Tuesday 19 November 2013


Remembrance Day 2013

“Show you remember on the 11th November”

 
On the 11 November, 95 years ago, at 11am World War 1 known as The Great War came to an end.  At 11am on 11th November each year there is a two minute silence.  Millions of civilians and military personnel  lost their lives in the conflict.  Due to the fighting in the fields of Northern France and Flanders where the poppies grew in abundance,  the poppy was used as a symbol  of respect for those that lost their lives.

 
My great uncle lost his life in The Great War and information on his death is shown following -

 

George Henry Ingall was the son of Arthur Charles Burton Ingall and Annie Isabel Housden.  He was born in 1917 in Edmonton, Middlesex.  He joined the Navy whilst still young and then enlisted for service with the Navy as an Able Seamen when the world war broke out.  George was assigned to the HMS Duchess.   The “Duchess” was heading home after being docked at a port in the Far East along with other “D” Class destroyers.  They were heading home at high speed when they were told to escort the battleship “Barham” home to English waters.

◆ EXTRACTED RECORDS
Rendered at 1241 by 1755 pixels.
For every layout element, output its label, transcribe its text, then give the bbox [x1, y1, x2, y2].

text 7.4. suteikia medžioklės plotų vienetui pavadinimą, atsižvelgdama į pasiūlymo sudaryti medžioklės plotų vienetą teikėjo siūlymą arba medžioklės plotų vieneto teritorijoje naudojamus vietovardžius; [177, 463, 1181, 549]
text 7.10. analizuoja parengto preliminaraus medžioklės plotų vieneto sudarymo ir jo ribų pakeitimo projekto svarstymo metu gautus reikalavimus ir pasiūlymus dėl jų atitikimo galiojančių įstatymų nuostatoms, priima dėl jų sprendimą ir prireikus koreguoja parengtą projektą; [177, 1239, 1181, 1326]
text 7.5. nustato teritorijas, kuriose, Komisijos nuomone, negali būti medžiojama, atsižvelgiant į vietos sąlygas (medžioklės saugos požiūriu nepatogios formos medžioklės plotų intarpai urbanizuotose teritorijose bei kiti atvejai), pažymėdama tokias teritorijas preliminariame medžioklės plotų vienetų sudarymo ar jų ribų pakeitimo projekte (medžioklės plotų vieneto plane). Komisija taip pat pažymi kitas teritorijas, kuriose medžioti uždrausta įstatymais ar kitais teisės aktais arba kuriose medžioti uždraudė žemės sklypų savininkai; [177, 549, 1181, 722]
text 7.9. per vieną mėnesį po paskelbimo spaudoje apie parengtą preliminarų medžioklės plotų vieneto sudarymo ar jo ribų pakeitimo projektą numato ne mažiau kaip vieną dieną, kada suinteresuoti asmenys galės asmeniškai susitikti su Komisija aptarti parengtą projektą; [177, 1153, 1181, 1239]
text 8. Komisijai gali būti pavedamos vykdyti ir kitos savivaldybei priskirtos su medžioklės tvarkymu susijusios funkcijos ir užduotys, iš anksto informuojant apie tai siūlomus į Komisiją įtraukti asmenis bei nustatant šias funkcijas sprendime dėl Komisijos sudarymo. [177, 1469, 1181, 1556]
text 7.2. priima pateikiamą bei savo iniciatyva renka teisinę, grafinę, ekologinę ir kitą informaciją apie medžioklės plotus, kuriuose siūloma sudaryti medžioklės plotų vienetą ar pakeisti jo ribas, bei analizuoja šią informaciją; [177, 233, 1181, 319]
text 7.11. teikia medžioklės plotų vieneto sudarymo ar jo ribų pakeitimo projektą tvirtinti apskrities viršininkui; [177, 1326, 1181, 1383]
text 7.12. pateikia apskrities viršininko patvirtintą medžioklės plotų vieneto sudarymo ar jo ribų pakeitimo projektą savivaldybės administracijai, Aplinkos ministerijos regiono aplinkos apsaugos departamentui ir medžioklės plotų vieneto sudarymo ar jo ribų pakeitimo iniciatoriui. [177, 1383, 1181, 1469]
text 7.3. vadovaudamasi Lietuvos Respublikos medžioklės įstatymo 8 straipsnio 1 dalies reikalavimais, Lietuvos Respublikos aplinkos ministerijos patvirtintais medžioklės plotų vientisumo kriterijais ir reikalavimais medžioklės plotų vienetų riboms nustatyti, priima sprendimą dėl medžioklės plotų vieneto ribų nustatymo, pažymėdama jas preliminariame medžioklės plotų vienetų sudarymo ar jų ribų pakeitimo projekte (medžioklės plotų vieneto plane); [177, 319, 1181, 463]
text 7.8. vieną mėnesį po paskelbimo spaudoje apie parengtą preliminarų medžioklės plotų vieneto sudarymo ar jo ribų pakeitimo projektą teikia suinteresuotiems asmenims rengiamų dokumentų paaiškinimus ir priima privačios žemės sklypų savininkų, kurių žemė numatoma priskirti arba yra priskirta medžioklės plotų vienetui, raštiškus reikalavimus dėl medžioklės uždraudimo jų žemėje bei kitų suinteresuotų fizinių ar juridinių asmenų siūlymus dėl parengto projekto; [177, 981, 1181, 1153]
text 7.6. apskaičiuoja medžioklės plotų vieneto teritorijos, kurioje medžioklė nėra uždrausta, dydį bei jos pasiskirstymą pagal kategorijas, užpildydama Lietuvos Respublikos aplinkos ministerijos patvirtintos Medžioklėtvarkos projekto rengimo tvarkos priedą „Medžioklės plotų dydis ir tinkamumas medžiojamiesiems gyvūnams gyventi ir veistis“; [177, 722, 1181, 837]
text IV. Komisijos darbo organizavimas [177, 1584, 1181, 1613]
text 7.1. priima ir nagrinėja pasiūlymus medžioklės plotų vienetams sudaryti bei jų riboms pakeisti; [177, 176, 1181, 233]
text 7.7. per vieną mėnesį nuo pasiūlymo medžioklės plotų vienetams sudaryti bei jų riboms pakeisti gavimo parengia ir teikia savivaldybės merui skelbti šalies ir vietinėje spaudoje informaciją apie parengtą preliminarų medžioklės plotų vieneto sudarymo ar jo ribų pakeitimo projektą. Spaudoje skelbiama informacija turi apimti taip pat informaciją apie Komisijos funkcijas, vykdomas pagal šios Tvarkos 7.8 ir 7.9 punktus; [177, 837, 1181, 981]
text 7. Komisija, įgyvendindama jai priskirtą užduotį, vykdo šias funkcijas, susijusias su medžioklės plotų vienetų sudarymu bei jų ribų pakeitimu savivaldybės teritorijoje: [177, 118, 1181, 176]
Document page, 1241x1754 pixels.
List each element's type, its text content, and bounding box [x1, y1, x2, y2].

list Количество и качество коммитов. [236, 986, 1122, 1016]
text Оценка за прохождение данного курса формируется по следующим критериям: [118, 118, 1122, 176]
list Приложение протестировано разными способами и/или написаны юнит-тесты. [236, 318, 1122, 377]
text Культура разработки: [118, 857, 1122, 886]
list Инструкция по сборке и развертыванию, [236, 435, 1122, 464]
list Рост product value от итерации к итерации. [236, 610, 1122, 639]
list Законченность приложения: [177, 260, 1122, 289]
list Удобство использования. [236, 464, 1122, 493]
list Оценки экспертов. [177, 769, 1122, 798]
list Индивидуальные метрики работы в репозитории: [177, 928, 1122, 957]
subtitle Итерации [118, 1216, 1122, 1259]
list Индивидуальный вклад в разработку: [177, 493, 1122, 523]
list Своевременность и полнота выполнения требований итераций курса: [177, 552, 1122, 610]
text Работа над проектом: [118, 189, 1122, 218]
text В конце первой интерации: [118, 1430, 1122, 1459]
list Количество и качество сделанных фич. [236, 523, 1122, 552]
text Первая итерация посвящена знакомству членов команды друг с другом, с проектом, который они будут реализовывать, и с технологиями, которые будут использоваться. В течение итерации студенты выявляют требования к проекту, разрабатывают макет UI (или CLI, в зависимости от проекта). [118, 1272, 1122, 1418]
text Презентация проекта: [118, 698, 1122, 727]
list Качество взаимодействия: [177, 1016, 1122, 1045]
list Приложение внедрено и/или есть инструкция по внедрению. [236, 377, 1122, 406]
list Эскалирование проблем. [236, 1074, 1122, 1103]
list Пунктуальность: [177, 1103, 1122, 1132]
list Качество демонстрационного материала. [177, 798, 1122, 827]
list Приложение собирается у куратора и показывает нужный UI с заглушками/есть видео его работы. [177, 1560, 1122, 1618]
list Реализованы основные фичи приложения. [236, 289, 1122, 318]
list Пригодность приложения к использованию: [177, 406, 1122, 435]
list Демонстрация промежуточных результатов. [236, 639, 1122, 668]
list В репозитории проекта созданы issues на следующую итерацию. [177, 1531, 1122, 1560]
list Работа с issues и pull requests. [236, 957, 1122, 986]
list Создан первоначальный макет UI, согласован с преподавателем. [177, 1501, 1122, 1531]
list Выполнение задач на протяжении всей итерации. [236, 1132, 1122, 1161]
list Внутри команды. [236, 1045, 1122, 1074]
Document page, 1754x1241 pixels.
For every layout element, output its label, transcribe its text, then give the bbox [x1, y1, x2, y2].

◆ SET OF TASKS
A. Find every line in the records that contains the string "Respublikos" and copy each of those lines in full. Matching is case-sensitive.
B. Extend the Remembrance Day post past its final sentence, continuing the account of George Henry Ingall and HMS Duchess.

◆ EXERCISE RESPONSES
A.
text 7.3. vadovaudamasi Lietuvos Respublikos medžioklės įstatymo 8 straipsnio 1 dalies reikalavimais, Lietuvos Respublikos aplinkos ministerijos patvirtintais medžioklės plotų vientisumo kriterijais ir reikalavimais medžioklės plotų vienetų riboms nustatyti, priima sprendimą dėl medžioklės plotų vieneto ribų nustatymo, pažymėdama jas preliminariame medžioklės plotų vienetų sudarymo ar jų ribų pakeitimo projekte (medžioklės plotų vieneto plane); [177, 319, 1181, 463]
text 7.6. apskaičiuoja medžioklės plotų vieneto teritorijos, kurioje medžioklė nėra uždrausta, dydį bei jos pasiskirstymą pagal kategorijas, užpildydama Lietuvos Respublikos aplinkos ministerijos patvirtintos Medžioklėtvarkos projekto rengimo tvarkos priedą „Medžioklės plotų dydis ir tinkamumas medžiojamiesiems gyvūnams gyventi ir veistis“; [177, 722, 1181, 837]

B.
The “Barham” was a huge ship of 31,000 tonnes and dwarfed the destroyers escorting her.   An hour away from docking in England the “Barham” hit the “Duchess” and the “Duchess” flipped over.  Many of her crew at the time were below deck and sleeping and so the crew had no time to gather lifeboats.  Many perished in the oil-slicked waters.  Only 23 crew survived from the “Duchess”.  Sadly George Henry Ingall did not survive and died at the young age of 22 years on the 12 December 1939 just after the war broke out.

George is commemorated at the Chatham Naval Memorial.

“Lest we never forget”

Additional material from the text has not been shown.